-- Opening Marker --

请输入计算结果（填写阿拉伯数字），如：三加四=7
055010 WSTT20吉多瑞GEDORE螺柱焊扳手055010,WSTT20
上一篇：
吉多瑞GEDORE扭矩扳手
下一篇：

-- Closing Marker --
-- Opening Marker --

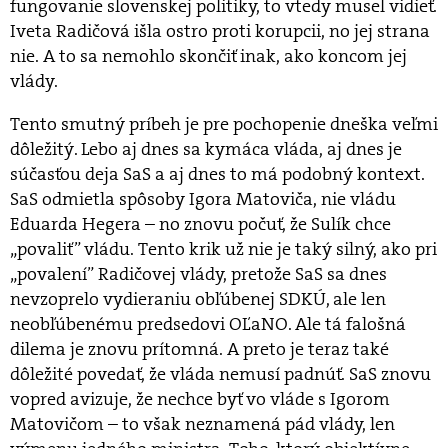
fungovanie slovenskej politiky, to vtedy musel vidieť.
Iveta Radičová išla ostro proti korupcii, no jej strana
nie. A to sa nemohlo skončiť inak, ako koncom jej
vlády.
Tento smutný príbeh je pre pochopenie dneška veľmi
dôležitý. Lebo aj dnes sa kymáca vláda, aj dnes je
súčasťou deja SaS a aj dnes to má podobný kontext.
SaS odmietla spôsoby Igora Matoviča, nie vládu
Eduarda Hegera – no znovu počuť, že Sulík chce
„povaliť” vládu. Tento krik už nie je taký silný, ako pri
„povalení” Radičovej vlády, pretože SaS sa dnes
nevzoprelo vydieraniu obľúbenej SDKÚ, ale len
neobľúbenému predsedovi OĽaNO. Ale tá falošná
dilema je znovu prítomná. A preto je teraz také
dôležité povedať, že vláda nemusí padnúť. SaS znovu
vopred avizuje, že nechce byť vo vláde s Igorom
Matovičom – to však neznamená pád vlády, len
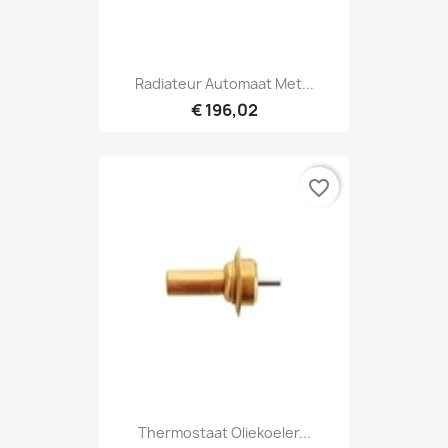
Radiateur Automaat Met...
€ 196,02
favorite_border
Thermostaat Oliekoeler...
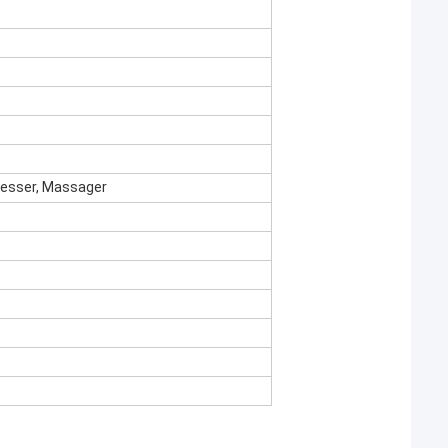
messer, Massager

-- Closing Marker --

Convert the lines of the data from the line containing "fungovanie slovenskej politiky, to" up to and including the line containing "silný, ako pri" into a JSON list of strings, one string per line, omitting blank lines.

[
  "fungovanie slovenskej politiky, to vtedy musel vidieť.",
  "Iveta Radičová išla ostro proti korupcii, no jej strana",
  "nie. A to sa nemohlo skončiť inak, ako koncom jej",
  "vlády.",
  "Tento smutný príbeh je pre pochopenie dneška veľmi",
  "dôležitý. Lebo aj dnes sa kymáca vláda, aj dnes je",
  "súčasťou deja SaS a aj dnes to má podobný kontext.",
  "SaS odmietla spôsoby Igora Matoviča, nie vládu",
  "Eduarda Hegera – no znovu počuť, že Sulík chce",
  "„povaliť” vládu. Tento krik už nie je taký silný, ako pri"
]